Спала вуаль с фигуры справа.
Здесь скорчился черный карлик, бесформенный, искривленный, отвратительный. Он смотрел на Кентона тусклыми глазами, в которых были все печали, вся усталость, все разочарования жизни; вся жизнь с ее бесполезной, утомительной пустой работой. Глядя на него, Кентон забыл о первой фигуре - он понял, что жизнь ужасна, что ее не стоит беречь.
И что единственное в ней хорошо - это смерть!
В правой руке карлик держал острую шпагу, тонкую, с игольным острием. Кентон боролся с охватившим его желанием броситься на это острие, умереть на нем.
- Ему я отдаю тех, кем очень доволен, - засмеялся король. - Быстра их смерть, как сладкая чаша у губ.
- Ты, - король указал на капитана, пленившего Кентона, - я тобой недоволен, ты схватил человека, который знает Малдонаха, хоть он и был рабом Кланета.

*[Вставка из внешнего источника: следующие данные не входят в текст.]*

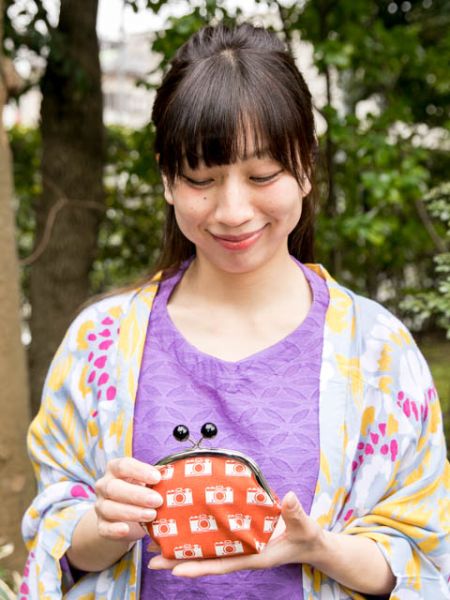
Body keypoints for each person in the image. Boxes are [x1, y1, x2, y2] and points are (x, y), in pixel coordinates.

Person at [20, 22, 449, 600]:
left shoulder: (380, 351)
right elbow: (55, 535)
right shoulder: (98, 341)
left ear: (306, 166)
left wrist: (320, 548)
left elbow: (423, 552)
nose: (232, 210)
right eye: (202, 179)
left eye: (262, 175)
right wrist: (106, 525)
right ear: (167, 178)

Иди к левой смерти!
С побледневшим лицом капитан поднялся по ступеням, прошел мимо лучников, шел не останавливаясь, пока не оказался рядом с женщиной. Китаец ударил в свой меч. Появились два раба со склоненными головами, неся металлическую решетку. Они сняли с капитана вооружение, привязали его обнаженным к решетке. Женщина склонилась к нему, вся нежность, вся любовь, вся жизнь с ее обещаниями.
Капитан закричал, громко, отчаянно. Послышались мольбы и проклятия, стоны обреченного.
Женщина продолжала склоняться к нему, нежно улыбаясь, глаза ее не отрывались от него.
- Хватит! - усмехнулся король. Она убрала орудие пытки с груди солдата, взяла свою вуаль и накинула на себя. Рабы развязали капитана, одели его дрожащее тело. Со всхлипываниями он, шатаясь, побрел назад, встал на колени справа от черного жреца.
- Я недоволен, весело говорил король. - Но ты выполнял свой долг. Поэтому живи еще немного, поскольку ты этого хочешь. Я справедлив.
- Наш повелитель справедлив, - подхватили все присутствующие.
- Ты, - он показал на лучника, поразившего девушку и своего товарища, - тобой я очень доволен. Ты получишь награду. Иди к моей правой смерти!
Медленно лучник выступил вперед. Все быстрее двигался он, глядя в тусклые глаза карлика. Все быстрее и быстрее - он взлетел по ступеням, разбрасывая стоящих там лучников, и бросился на острую шпагу.
- Я щедр, - сказал король.
- Наш повелитель щедр, - распевал китаец.
- Я хочу пить, - засмеялся король. Он выпил чашку и флакон. Голова его опустилась, он покачнулся совсем пьяно.
- Приказываю! - Он открыл сначала один глаз, потом другой. - Слушай меня, Кланет! - Я хочу спать. Я буду спать. Когда я проснусь приведи ко мне человека, который знает Малдонаха, снова. Никто не смеет повредить ему. Таков мой приказ. Его должны охранять лучники. Уведите его. Охраняйте. Таков мой приказ!
Он потянулся за чашкой. Она выпала из ослабевшей руки.